What the task asks
Please give back, word for word, only the lines starting at the one containing "sus ideales y" and ending at the one containing "tes de Todos" within the material below.
=-=-=-=-=
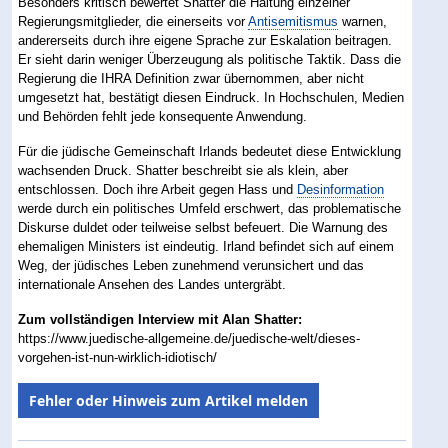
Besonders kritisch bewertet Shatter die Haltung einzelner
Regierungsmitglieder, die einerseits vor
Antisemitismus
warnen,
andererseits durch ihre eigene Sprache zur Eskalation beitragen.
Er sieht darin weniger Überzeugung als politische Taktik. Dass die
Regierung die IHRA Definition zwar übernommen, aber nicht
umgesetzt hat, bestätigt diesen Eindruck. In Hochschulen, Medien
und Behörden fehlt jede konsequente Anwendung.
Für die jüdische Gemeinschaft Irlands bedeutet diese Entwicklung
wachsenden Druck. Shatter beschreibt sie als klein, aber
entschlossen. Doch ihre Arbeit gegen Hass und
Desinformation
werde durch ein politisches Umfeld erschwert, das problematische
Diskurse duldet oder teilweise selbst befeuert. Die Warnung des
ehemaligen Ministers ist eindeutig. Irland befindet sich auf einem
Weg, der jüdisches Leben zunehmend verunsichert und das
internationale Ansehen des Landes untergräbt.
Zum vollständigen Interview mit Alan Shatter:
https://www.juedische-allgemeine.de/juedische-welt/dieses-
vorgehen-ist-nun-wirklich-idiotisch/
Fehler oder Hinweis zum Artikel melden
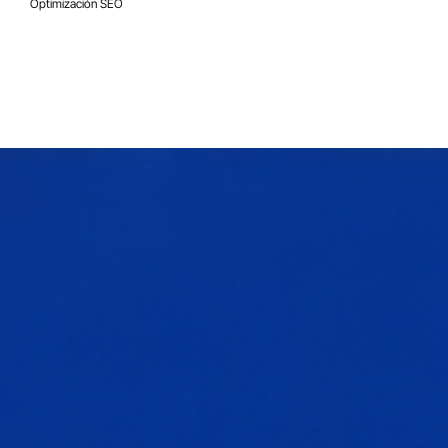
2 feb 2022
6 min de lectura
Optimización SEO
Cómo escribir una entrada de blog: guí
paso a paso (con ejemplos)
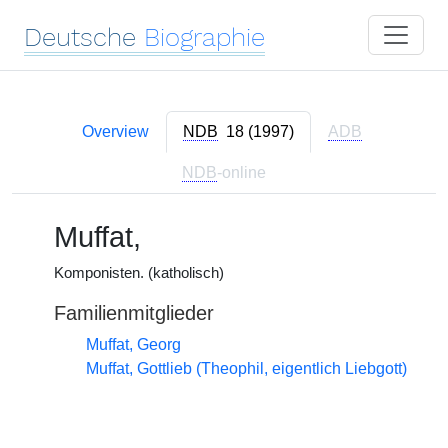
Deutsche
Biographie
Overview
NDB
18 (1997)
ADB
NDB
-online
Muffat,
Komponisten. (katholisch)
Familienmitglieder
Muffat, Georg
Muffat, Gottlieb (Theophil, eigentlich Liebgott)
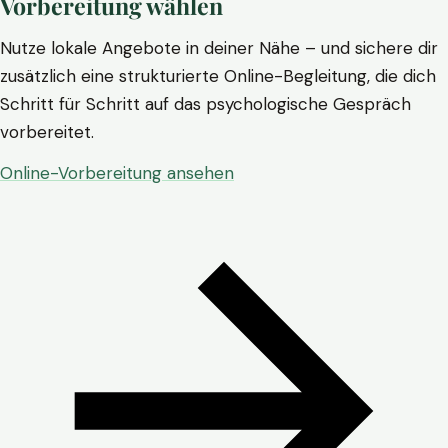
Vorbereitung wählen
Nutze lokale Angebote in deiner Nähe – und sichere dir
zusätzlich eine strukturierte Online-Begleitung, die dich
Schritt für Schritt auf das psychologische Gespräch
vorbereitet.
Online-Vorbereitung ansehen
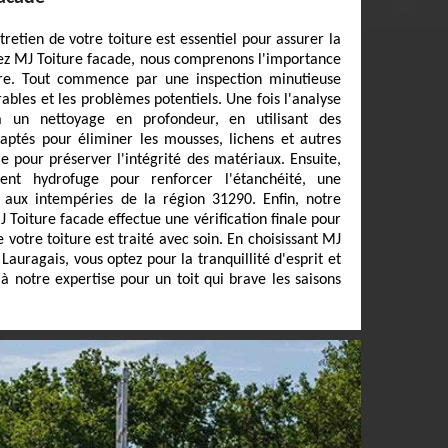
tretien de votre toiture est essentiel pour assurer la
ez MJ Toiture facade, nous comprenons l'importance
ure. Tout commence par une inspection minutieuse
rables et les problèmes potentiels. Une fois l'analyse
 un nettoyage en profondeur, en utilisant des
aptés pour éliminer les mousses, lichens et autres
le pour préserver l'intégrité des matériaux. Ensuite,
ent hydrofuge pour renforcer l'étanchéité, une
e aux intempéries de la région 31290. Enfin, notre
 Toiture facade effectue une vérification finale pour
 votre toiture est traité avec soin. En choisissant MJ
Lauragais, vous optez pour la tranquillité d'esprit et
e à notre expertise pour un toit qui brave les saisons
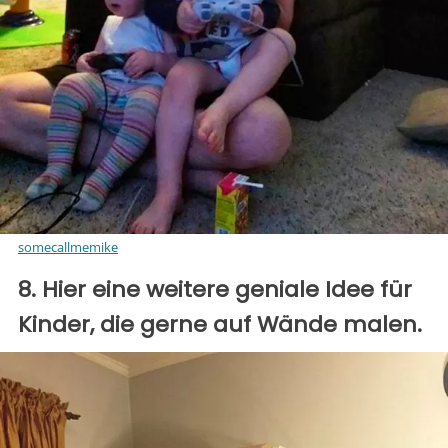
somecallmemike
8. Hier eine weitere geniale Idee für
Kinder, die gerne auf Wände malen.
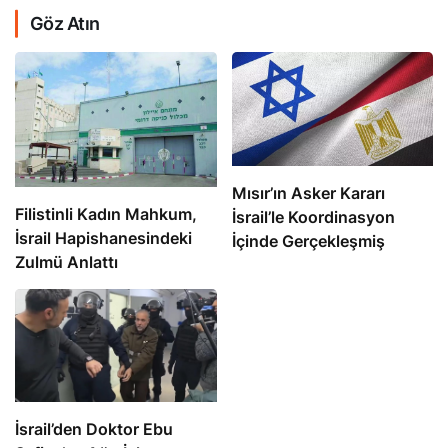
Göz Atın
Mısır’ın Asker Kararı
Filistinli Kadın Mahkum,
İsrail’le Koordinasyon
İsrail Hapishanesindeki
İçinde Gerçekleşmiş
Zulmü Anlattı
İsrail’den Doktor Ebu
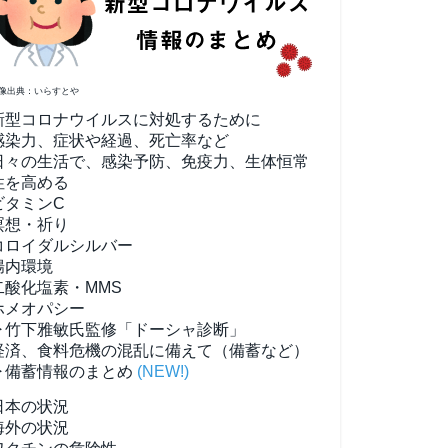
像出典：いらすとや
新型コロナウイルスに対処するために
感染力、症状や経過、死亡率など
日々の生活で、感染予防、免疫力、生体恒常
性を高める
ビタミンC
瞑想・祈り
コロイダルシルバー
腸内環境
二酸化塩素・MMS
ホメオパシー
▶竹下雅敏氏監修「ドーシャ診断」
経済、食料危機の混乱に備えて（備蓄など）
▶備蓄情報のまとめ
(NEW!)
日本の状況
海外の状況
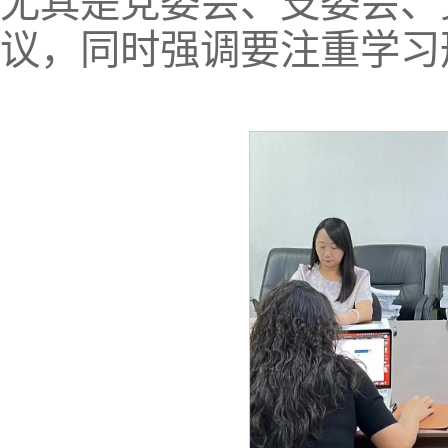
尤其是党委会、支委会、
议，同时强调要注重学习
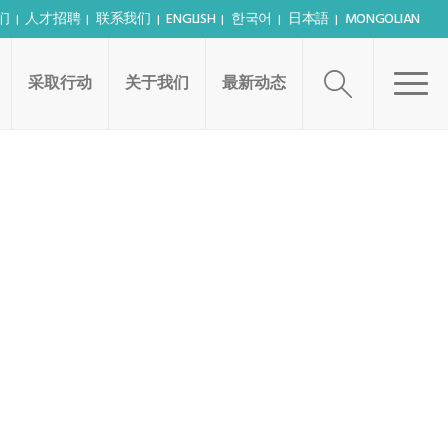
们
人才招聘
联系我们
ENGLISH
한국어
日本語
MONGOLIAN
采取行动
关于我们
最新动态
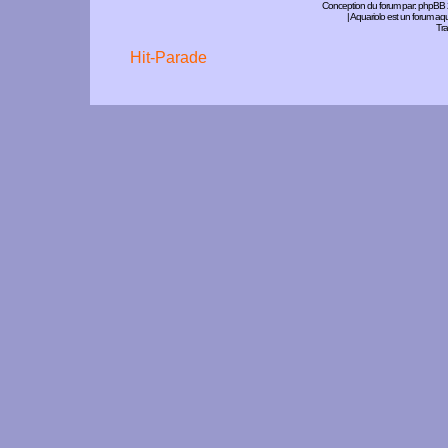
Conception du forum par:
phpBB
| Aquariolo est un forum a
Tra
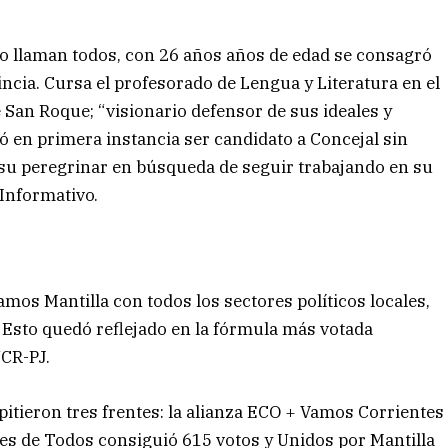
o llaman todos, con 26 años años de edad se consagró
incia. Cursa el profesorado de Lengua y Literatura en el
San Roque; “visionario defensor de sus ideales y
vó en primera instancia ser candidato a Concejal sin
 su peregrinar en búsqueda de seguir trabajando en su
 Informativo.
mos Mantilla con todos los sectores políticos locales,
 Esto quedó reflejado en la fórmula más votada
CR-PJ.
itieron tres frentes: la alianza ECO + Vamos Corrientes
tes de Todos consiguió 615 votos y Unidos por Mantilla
=-=-=-=-=
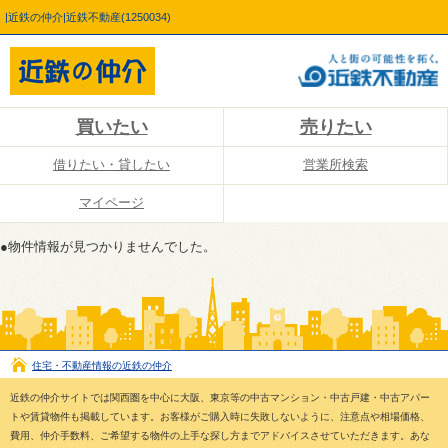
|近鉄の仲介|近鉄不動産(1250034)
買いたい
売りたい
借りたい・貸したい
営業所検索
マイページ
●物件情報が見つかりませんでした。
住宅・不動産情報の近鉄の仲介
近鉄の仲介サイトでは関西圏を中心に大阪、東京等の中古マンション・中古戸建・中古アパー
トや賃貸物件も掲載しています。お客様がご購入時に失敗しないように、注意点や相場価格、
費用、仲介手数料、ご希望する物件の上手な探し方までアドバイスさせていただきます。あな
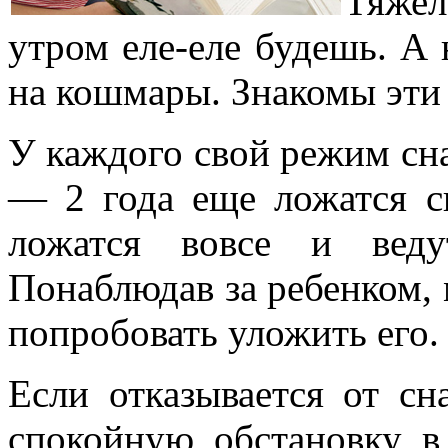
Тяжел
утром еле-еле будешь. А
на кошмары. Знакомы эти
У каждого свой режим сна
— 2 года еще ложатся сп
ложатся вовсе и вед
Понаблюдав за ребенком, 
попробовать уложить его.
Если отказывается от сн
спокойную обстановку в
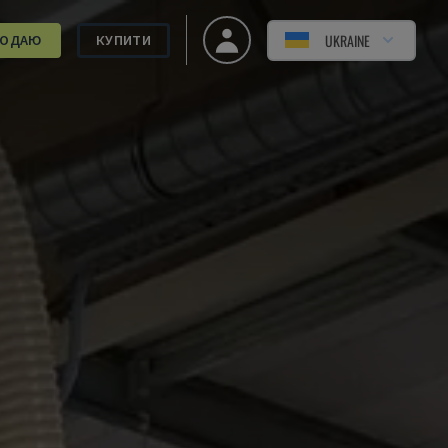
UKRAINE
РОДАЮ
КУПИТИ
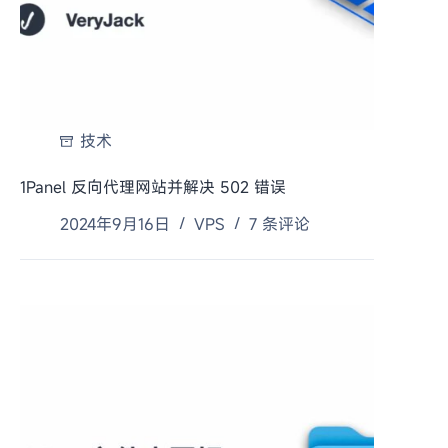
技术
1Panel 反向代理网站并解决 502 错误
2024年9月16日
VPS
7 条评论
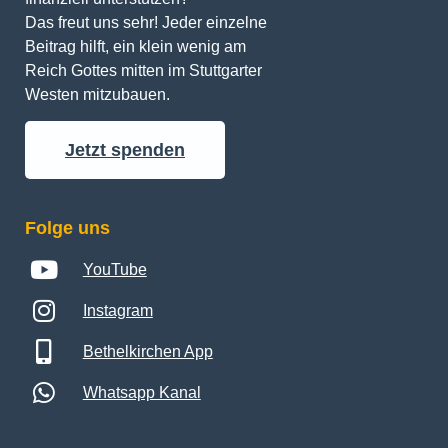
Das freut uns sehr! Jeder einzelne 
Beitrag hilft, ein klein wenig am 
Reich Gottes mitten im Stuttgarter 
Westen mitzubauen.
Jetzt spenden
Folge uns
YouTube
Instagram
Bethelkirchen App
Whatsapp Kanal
=-=-=-=-=
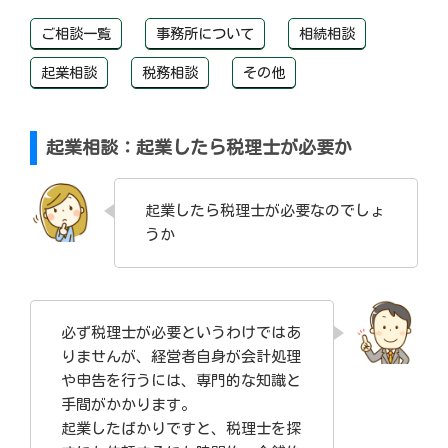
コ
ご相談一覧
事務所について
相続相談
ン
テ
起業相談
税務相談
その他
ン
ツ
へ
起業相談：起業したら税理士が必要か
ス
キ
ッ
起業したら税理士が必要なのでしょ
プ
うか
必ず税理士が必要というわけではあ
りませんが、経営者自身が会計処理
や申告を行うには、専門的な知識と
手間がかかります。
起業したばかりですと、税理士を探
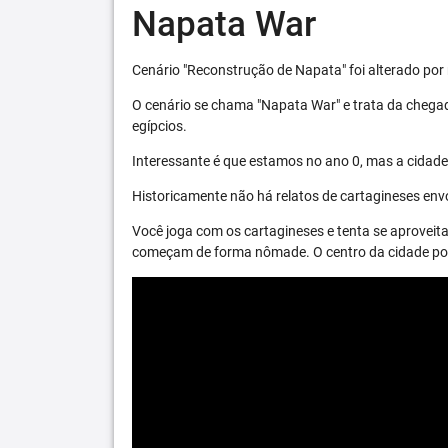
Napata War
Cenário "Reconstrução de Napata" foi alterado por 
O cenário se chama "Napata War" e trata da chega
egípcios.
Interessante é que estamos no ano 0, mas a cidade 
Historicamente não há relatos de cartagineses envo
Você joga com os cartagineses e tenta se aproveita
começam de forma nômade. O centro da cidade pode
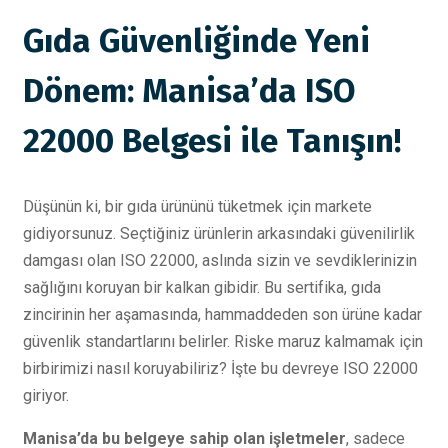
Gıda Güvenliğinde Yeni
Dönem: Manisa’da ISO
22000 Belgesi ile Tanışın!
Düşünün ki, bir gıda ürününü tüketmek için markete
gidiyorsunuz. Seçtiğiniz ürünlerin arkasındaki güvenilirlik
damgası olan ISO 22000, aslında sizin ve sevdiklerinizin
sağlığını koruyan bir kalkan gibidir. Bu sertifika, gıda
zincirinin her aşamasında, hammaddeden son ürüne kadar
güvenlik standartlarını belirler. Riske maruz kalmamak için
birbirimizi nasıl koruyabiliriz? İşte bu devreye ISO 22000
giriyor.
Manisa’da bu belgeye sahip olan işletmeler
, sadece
=-=-=-=-=
Expected answer
San Roque; “visionario defensor de sus ideales y
vó en primera instancia ser candidato a Concejal sin
 su peregrinar en búsqueda de seguir trabajando en su
 Informativo.
mos Mantilla con todos los sectores políticos locales,
 Esto quedó reflejado en la fórmula más votada
CR-PJ.
itieron tres frentes: la alianza ECO + Vamos Corrientes
tes de Todos consiguió 615 votos y Unidos por Mantilla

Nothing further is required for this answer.